This article is about a bad ultrasonic biasing.
Some experts would not agree with my statements in this article.
The circuit below is a bad ultrasonic biasing design:
In the circuit the ultrasonic sensor is modelled with infinite output resistance. In practice, the resistance could be no more than about 1 kohm. However, this resistance has almost nothing to do with the concept that I am trying to explain in this article.
If the DC voltage across the sensor is 0.1 V, then the DC current entering the sensor will be about (ignoring the Rl resistor) 2.9 V / 1 kohm = 2.9 mA. Although ultrasonic sensors are dissipate high AC currents, it is my opinion that such a high DC current can damage the ultrasonic sensor. Ultrasonic sensor is made with thin contact wires so that they can vibrate at frequencies as high as 40 kHz.

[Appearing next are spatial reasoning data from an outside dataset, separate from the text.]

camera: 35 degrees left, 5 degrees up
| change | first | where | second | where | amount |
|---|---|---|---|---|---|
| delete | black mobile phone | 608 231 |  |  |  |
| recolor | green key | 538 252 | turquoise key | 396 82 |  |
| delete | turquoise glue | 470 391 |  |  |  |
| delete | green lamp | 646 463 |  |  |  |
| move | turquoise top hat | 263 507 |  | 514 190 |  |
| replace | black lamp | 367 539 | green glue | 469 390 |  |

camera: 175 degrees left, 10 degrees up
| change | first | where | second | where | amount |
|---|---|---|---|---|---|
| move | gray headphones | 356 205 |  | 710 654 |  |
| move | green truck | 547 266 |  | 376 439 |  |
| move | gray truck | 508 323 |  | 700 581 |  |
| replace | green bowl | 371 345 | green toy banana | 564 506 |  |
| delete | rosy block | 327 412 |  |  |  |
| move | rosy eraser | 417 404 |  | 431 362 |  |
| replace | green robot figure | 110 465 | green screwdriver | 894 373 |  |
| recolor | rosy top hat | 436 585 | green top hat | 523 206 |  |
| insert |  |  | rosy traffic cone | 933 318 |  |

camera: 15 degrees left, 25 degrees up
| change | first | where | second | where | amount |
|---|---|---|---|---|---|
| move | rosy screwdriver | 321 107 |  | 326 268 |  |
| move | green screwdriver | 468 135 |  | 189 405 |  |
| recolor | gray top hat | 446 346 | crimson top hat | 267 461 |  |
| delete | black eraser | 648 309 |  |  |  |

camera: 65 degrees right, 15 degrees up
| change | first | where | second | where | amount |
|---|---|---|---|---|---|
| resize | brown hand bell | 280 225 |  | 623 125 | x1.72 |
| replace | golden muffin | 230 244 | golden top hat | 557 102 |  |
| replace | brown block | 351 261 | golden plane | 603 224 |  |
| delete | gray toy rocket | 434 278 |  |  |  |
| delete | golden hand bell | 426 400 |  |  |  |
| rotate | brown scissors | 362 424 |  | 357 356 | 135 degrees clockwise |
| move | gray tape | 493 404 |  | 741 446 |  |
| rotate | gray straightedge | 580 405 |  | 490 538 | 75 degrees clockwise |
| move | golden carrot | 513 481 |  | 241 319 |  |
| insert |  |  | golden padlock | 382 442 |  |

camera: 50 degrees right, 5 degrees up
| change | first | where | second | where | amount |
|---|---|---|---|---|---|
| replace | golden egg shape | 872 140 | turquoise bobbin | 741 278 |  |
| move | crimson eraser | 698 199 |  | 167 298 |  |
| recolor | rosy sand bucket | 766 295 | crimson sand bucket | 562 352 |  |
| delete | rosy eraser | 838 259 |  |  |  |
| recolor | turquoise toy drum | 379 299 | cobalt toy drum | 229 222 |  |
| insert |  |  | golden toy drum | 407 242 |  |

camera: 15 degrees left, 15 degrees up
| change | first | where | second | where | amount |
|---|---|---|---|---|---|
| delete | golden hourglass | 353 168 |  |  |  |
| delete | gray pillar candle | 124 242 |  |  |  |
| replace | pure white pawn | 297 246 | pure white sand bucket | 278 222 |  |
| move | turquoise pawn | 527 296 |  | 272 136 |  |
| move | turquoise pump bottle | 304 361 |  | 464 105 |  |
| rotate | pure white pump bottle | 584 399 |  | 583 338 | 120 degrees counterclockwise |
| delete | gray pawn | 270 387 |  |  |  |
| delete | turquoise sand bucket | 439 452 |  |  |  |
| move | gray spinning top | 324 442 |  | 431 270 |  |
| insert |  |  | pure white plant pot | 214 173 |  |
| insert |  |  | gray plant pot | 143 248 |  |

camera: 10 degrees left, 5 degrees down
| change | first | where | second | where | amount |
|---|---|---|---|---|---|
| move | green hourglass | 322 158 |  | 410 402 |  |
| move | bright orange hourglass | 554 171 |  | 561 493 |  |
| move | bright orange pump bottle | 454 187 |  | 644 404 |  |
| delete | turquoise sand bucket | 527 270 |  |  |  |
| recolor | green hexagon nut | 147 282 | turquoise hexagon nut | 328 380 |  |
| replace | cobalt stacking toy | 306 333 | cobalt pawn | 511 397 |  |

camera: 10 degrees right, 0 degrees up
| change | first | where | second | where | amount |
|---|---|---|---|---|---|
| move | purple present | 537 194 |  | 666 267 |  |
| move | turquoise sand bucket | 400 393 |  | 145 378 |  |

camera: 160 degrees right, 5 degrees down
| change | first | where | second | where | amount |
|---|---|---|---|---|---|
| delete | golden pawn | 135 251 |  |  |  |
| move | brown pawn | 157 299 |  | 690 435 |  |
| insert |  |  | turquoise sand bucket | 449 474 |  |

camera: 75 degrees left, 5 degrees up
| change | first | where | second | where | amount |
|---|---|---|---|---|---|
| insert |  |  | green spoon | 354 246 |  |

Also, ultrasonic sensor can be modelled as a resonant RLC circuit. There could be a parallel inductive component across the sensor terminals. This component is short circuit in DC steady state that will drain high current from power supply if the Rs resistor is 10 ohms. We all know that electrical power relays are also inductors and this is why those relays need potection circuits to protect the semiconductor drivers. Because the ultrasonic coil of a typical ultrasonic sensor is so small in inductance, such protection circuit are not needed.
The correct solution is to completely remove the Rs resistor (replace the Rs resistor with an open circuit). There are circuits on the internet that are published with a 100 kohm resistor Rs resistor value. The design of those circuits could be correct.